======== Task data ========

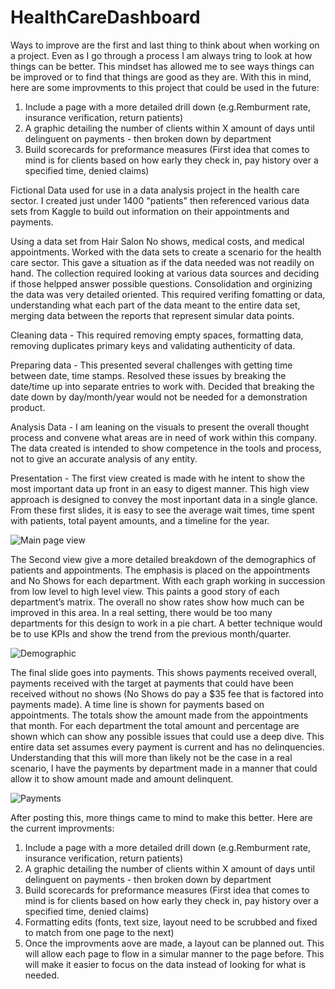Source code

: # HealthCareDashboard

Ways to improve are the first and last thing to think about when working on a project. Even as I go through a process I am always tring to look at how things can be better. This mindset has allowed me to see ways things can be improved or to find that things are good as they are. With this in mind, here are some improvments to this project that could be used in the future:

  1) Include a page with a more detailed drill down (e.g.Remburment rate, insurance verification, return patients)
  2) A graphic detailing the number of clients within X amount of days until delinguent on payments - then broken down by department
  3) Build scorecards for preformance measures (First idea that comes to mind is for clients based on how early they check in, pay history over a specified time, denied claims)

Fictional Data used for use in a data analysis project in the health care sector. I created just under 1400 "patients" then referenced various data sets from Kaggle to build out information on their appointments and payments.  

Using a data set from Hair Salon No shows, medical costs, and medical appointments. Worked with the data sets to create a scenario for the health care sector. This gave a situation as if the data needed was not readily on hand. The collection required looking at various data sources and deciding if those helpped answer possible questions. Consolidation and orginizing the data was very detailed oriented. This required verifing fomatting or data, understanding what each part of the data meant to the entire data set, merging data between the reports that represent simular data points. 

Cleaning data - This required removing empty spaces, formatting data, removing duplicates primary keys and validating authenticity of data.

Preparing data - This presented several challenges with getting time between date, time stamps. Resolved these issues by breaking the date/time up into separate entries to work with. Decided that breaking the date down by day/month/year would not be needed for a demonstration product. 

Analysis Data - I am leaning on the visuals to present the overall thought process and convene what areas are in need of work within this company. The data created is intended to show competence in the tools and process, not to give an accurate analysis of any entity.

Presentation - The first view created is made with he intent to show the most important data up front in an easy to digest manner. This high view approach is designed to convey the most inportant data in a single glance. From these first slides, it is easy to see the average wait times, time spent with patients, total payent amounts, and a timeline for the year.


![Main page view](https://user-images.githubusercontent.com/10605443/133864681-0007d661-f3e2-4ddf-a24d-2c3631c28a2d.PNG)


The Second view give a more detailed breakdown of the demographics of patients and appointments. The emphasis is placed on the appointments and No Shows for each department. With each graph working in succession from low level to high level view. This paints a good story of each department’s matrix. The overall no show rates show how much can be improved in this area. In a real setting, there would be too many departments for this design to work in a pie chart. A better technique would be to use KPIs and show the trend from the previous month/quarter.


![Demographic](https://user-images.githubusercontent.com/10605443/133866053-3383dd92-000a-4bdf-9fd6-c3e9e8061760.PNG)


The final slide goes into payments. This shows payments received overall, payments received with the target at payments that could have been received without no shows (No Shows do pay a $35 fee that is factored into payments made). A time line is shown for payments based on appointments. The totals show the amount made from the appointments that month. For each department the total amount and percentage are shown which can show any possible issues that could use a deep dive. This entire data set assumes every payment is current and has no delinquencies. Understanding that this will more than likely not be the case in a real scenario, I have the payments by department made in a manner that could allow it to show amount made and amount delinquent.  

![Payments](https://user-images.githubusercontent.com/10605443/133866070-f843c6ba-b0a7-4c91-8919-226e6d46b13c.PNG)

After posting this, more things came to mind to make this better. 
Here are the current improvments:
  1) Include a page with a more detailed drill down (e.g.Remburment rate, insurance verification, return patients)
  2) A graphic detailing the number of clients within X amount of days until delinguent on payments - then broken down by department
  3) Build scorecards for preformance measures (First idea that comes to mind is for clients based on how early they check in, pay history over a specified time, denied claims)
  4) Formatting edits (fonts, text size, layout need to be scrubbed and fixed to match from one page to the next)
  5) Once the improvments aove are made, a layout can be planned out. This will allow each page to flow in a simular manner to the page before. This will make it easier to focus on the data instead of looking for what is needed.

========

Exact repetition of all entries is required. The pictures should not appear.

Answer box:
Source code

: # HealthCareDashboard

Ways to improve are the first and last thing to think about when working on a project. Even as I go through a process I am always tring to look at how things can be better. This mindset has allowed me to see ways things can be improved or to find that things are good as they are. With this in mind, here are some improvments to this project that could be used in the future:

  1) Include a page with a more detailed drill down (e.g.Remburment rate, insurance verification, return patients)
  2) A graphic detailing the number of clients within X amount of days until delinguent on payments - then broken down by department
  3) Build scorecards for preformance measures (First idea that comes to mind is for clients based on how early they check in, pay history over a specified time, denied claims)

Fictional Data used for use in a data analysis project in the health care sector. I created just under 1400 "patients" then referenced various data sets from Kaggle to build out information on their appointments and payments.  

Using a data set from Hair Salon No shows, medical costs, and medical appointments. Worked with the data sets to create a scenario for the health care sector. This gave a situation as if the data needed was not readily on hand. The collection required looking at various data sources and deciding if those helpped answer possible questions. Consolidation and orginizing the data was very detailed oriented. This required verifing fomatting or data, understanding what each part of the data meant to the entire data set, merging data between the reports that represent simular data points. 

Cleaning data - This required removing empty spaces, formatting data, removing duplicates primary keys and validating authenticity of data.

Preparing data - This presented several challenges with getting time between date, time stamps. Resolved these issues by breaking the date/time up into separate entries to work with. Decided that breaking the date down by day/month/year would not be needed for a demonstration product. 

Analysis Data - I am leaning on the visuals to present the overall thought process and convene what areas are in need of work within this company. The data created is intended to show competence in the tools and process, not to give an accurate analysis of any entity.

Presentation - The first view created is made with he intent to show the most important data up front in an easy to digest manner. This high view approach is designed to convey the most inportant data in a single glance. From these first slides, it is easy to see the average wait times, time spent with patients, total payent amounts, and a timeline for the year.


![Main page view](https://user-images.githubusercontent.com/10605443/133864681-0007d661-f3e2-4ddf-a24d-2c3631c28a2d.PNG)


The Second view give a more detailed breakdown of the demographics of patients and appointments. The emphasis is placed on the appointments and No Shows for each department. With each graph working in succession from low level to high level view. This paints a good story of each department’s matrix. The overall no show rates show how much can be improved in this area. In a real setting, there would be too many departments for this design to work in a pie chart. A better technique would be to use KPIs and show the trend from the previous month/quarter.


![Demographic](https://user-images.githubusercontent.com/10605443/133866053-3383dd92-000a-4bdf-9fd6-c3e9e8061760.PNG)


The final slide goes into payments. This shows payments received overall, payments received with the target at payments that could have been received without no shows (No Shows do pay a $35 fee that is factored into payments made). A time line is shown for payments based on appointments. The totals show the amount made from the appointments that month. For each department the total amount and percentage are shown which can show any possible issues that could use a deep dive. This entire data set assumes every payment is current and has no delinquencies. Understanding that this will more than likely not be the case in a real scenario, I have the payments by department made in a manner that could allow it to show amount made and amount delinquent.  

![Payments](https://user-images.githubusercontent.com/10605443/133866070-f843c6ba-b0a7-4c91-8919-226e6d46b13c.PNG)

After posting this, more things came to mind to make this better. 
Here are the current improvments:
  1) Include a page with a more detailed drill down (e.g.Remburment rate, insurance verification, return patients)
  2) A graphic detailing the number of clients within X amount of days until delinguent on payments - then broken down by department
  3) Build scorecards for preformance measures (First idea that comes to mind is for clients based on how early they check in, pay history over a specified time, denied claims)
  4) Formatting edits (fonts, text size, layout need to be scrubbed and fixed to match from one page to the next)
  5) Once the improvments aove are made, a layout can be planned out. This will allow each page to flow in a simular manner to the page before. This will make it easier to focus on the data instead of looking for what is needed.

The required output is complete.